For the first time, thanks to the hundreds of people enrolled in the PMP,
scientists at ALS TDI were able to begin to explore the potential of wearable
technology in ALS. They analyzed data from multi-limb accelerometer readings
collected monthly from hundreds of people with ALS and compared the data to
reported ALSFRS-R scores, the standard outcome measure used in
interventional clinical trials.
While additional validation of the model is needed, initial analysis suggests
that the use of accelerometers in an ALS clinical trials may reduce the
length of a trial and number of participants required by half.
In-Home Blood Collection & Biomarker Discovery
The use of sensitive biomarkers, like glucose levels for diabetes or cholesterol for heart disease, is crucial
to the diagnosis, management and tracking of a disease. In the field of ALS research, discovering a sensitive
biomarker has been difficult
due to the time, costs and logistical burdens associated with these studies.
To help solve some of these issues ALS TDI has launched the first In-Home Blood Collection program in ALS,
allowing us to collect multiple blood samples over time from the comfort of our PMP participants' homes. In
addition, we are now able to offer whole genome sequencing to participants who are unable to travel to our
labs here in Cambridge.
A participant in this program will be sent a blood collection kit and schedule an appointment with a phlebotomist
from our partner Phlebotek
. After the blood collection, the
phlebotomist will ship the samples back to ALS TDI for processing the next day. We aim to collect blood from each
participant every three months so that we can evaluate potential biomarkers' properties as disease progresses.

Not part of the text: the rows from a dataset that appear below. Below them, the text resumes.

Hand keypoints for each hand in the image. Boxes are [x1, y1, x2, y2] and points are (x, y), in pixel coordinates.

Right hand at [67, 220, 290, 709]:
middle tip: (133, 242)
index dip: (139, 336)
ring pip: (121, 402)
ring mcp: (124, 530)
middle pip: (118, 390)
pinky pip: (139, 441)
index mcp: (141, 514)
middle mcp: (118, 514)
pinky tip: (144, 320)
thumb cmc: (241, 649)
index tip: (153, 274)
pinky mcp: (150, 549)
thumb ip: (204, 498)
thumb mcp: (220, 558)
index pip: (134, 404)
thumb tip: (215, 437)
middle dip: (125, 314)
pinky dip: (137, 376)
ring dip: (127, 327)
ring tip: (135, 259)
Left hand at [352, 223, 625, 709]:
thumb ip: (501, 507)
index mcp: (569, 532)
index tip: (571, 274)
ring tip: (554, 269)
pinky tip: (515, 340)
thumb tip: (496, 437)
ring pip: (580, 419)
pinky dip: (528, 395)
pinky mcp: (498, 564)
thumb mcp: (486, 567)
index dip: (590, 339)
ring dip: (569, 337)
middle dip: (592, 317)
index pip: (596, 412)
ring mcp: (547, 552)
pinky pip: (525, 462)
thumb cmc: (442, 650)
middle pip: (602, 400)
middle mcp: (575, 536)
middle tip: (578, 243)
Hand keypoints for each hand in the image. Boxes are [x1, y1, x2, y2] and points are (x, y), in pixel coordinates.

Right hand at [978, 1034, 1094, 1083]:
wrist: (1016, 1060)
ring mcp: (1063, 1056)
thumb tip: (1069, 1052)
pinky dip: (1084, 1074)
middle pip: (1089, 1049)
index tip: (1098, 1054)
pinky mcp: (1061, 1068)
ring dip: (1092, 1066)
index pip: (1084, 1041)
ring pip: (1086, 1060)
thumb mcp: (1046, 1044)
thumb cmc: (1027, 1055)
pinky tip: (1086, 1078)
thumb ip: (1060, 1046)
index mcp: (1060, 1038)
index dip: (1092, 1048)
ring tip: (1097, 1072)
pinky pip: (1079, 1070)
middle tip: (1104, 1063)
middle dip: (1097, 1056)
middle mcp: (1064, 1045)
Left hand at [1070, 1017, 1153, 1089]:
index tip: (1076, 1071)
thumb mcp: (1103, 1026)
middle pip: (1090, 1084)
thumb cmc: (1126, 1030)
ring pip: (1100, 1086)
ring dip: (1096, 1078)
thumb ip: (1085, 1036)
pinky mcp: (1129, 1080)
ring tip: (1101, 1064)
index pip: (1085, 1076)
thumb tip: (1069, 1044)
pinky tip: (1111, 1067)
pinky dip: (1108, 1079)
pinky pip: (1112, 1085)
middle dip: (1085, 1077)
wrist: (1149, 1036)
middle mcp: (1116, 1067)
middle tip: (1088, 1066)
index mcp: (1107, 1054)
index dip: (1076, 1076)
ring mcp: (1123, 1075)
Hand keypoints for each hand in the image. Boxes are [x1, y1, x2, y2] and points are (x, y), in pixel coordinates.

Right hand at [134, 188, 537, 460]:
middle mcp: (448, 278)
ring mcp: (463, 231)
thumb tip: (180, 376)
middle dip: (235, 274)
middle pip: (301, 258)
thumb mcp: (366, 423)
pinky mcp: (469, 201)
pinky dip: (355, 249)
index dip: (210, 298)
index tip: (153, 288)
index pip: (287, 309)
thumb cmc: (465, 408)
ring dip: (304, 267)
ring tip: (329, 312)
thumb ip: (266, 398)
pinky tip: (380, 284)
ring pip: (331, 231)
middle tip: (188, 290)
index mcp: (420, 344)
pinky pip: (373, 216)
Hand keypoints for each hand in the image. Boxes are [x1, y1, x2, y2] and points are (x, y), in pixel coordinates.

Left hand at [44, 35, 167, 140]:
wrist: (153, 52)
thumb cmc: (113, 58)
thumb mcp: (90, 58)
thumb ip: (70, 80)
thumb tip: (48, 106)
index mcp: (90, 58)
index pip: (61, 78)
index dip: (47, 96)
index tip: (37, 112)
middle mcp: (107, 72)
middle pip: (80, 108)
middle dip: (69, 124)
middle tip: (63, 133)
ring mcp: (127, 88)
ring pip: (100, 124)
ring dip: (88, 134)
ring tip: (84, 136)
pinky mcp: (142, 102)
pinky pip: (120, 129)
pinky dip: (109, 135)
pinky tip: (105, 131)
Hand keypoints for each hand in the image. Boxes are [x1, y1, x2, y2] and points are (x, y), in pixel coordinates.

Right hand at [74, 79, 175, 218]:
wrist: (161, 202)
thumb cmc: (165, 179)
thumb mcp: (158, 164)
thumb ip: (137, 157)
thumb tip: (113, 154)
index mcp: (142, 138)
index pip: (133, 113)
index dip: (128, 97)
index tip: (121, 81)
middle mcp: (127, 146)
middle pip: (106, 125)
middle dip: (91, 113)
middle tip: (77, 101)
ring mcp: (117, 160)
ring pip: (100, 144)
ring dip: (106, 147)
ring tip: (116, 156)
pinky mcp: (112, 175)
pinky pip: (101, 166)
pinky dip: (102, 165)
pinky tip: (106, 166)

The large number of blood samples we collect over time, paired with all the rest of data we collect in the PMP,
gives ALS TDI an exciting and unique opportunity to robustly validate biomarkers for ALS.
Finding The Best Leads To Treat ALS
We are now at a pivotal point in our PMP.
Our Translational Research Team has
been developing a plan to reprogram human induced pluripotent stem cells, or
iPSCs into ALS-related cells in preparation for cell-based drug screening.
Our next goal to screen potential treatments from our compound library in
these ALS-related cells. Our compound library, which we acquired in 2019,
has 30,000 small molecules, which we hope to screen rapidly in these ALS-related
cells. We hope to use the data we gather from these experiments to identify
which molecules have a positive impact in the cells, making them good starting
points. Promising leads will be moved on to the next stage of drug development,
involving more tests in other models of ALS to assess toxicity and, in turn,
Screening thousands of small molecules in cells represents a significant
shift in our scope. It has the potential to identify better quality leads,
earlier on in the process, allowing us to pursue great ideas, faster.
As we continue our working partnership with PMP participants, Google
scientists, and other collaborators, we will continue to report on findings
from analyses of genetics, blood based biomarkers, clinical disease
progression metrics, and cell biology experiments to discover therapeutic
targets and streamline clinical development processes for ALS.